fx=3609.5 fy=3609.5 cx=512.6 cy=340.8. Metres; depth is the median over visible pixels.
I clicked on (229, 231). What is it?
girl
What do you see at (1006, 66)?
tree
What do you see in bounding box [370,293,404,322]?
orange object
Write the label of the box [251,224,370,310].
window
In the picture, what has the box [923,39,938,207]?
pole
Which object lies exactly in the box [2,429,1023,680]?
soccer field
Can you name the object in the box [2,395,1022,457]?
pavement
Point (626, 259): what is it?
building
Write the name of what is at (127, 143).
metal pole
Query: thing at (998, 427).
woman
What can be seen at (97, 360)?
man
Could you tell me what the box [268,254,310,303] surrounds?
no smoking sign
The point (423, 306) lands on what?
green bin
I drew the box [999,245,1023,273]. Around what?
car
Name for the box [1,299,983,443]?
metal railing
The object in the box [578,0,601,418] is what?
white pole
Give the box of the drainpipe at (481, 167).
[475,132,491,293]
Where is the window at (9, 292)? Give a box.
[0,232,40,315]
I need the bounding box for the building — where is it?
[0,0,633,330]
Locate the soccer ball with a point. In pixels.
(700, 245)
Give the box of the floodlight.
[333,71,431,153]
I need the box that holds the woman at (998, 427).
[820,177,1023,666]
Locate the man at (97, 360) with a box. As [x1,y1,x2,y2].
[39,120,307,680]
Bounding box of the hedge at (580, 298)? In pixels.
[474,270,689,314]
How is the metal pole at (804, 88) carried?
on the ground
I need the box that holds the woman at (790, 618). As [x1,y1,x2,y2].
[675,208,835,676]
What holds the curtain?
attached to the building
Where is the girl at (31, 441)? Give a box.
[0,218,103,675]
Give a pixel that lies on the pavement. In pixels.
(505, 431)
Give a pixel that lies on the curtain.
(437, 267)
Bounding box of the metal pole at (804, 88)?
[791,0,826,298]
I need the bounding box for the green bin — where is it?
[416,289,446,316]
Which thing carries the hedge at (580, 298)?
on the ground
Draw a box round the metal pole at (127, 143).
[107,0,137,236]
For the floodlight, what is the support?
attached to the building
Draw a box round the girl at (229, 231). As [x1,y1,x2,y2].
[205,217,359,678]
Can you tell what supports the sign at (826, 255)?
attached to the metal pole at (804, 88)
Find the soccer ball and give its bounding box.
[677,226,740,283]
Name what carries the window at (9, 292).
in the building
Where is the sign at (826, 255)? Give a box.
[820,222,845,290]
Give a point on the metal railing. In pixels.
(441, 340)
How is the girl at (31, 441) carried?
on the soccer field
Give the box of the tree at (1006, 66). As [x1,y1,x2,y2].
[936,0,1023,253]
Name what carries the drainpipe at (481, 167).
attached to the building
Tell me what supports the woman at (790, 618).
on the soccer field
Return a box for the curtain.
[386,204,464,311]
= = = = = = =
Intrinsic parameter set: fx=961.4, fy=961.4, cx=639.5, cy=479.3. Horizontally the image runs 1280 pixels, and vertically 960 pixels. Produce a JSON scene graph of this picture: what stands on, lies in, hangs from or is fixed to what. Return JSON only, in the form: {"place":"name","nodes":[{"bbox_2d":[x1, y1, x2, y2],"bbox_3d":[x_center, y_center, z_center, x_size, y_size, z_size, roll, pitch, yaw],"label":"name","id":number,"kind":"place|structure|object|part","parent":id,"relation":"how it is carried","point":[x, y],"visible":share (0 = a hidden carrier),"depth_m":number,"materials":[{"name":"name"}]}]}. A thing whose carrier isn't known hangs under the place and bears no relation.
= = = = = = =
- Exercise
Lines of the material above that contain the string "visible" must be counted; respond with the total alone.

- Output of the exercise
2